Medical Professionals in Infertility - Fertility CARE

2004 Newsletter - Page Four Of Four

Mark P. Trolice, M.D., FACOG, FACS
Milton McNichol, M.D, FACOG
Board Certified in Reproductive Endocrinology and Infertility

The Case for Classical Ovulation Induction

Before assisted reproduction technology became widely used, standard treatment of normogonadotrophic anovulatory women consisted of inducing ovulation with clomiphene citrate followed by injection of follicle-stimulating hormone (FSH). Because this is a time-consuming approach and associated with a high rate of complications, first-line treatment for infertile women, regardless of the cause, has increasingly become "controlled" ovulation combined with intrauterine insemination (IUI) or in vitro fertilization (IVF).

van Santbrink and Fauser from Erasmus Medical Center, the Netherlands, argue that there is no sound scientific basis for this change in treatment strategy, which will likely lead to higher rates of multiple pregnancy and higher costs.

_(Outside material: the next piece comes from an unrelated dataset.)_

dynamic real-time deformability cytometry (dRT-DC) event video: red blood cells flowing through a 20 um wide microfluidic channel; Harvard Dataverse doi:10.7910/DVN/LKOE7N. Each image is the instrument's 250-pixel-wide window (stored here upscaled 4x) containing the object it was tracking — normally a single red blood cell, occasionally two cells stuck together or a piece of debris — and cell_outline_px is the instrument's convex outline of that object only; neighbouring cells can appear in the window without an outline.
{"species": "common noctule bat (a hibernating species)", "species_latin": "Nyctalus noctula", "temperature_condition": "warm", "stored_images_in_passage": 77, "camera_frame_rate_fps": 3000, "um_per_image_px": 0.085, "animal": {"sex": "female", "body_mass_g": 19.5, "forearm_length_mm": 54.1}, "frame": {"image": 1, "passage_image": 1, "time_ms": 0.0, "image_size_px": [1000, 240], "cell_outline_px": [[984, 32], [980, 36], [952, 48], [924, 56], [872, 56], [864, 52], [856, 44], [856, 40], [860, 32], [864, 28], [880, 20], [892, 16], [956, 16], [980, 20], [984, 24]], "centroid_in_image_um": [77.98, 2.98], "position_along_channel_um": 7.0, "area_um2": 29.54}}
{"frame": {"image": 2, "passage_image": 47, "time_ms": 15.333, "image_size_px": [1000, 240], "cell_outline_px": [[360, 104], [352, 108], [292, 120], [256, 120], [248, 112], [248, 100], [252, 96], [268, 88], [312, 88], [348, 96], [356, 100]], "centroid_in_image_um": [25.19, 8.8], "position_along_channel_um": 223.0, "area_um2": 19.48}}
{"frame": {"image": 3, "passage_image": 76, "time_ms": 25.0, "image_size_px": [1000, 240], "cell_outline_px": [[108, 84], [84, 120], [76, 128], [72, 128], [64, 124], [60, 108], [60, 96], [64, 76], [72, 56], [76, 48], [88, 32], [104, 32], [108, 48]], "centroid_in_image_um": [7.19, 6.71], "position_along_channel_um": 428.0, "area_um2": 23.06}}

A prospective study of 240 patients who were treated by the classic approach (initial treatment with clomiphene citrate followed by FSH for those who failed to conceive) showed a cumulative singleton live birth rate of 71%. Such results can be improved by use of new gonadotrophin preparations, alternative dose regimens, more individualized treatment approaches and prediction models (i.e., identification of patient characteristics that may be able to predict the outcome of treatment).

"Step-up" treatment regimens that start with low doses of FSH and increase the dosage in small increments are now commonly used and are associated with fewer complications. More recently, a "step-down" strategy, reducing the dose of FSH administered during follicular development, has also proved reliable. Ovarian hyperstimulation syndrome (OHSS) is a particular danger for women treated with FSH, particularly when the initial dose is high. Because OHSS is associated with multiple follicle growth and multiple pregnancy, a model has been developed that includes measuring serum androstenedione, the ovarian response to clomiphene citrate and the number of antral follicles on initial screening.

Studies of this model have confirmed that women who are good responders to the initial FSH dose do not require any increased dosage for follicular development. On the other hand, for women who are not good responders, a higher initial dose might be given, avoiding the time-consuming step-up regimen.

Conclusions and Clinical Implications

The classical treatment strategy of ovulation induction with clomiphene citrate followed by FSH is highly effective, although there is room for improvement. New drugs and prediction models should lead to a more individually tailored approach in the future. More research to this end is needed before patients are referred prematurely for IVF; it is questionable if the latter, with or without in vitro maturation of oocytes, is any safer or more effective than ovulation induction strategies.

van Santbrink EJP, Fauser BCJM. Is there a future for ovulation induction in the current era of assisted reproduction? Human Reprod 2003;18:2499-2502.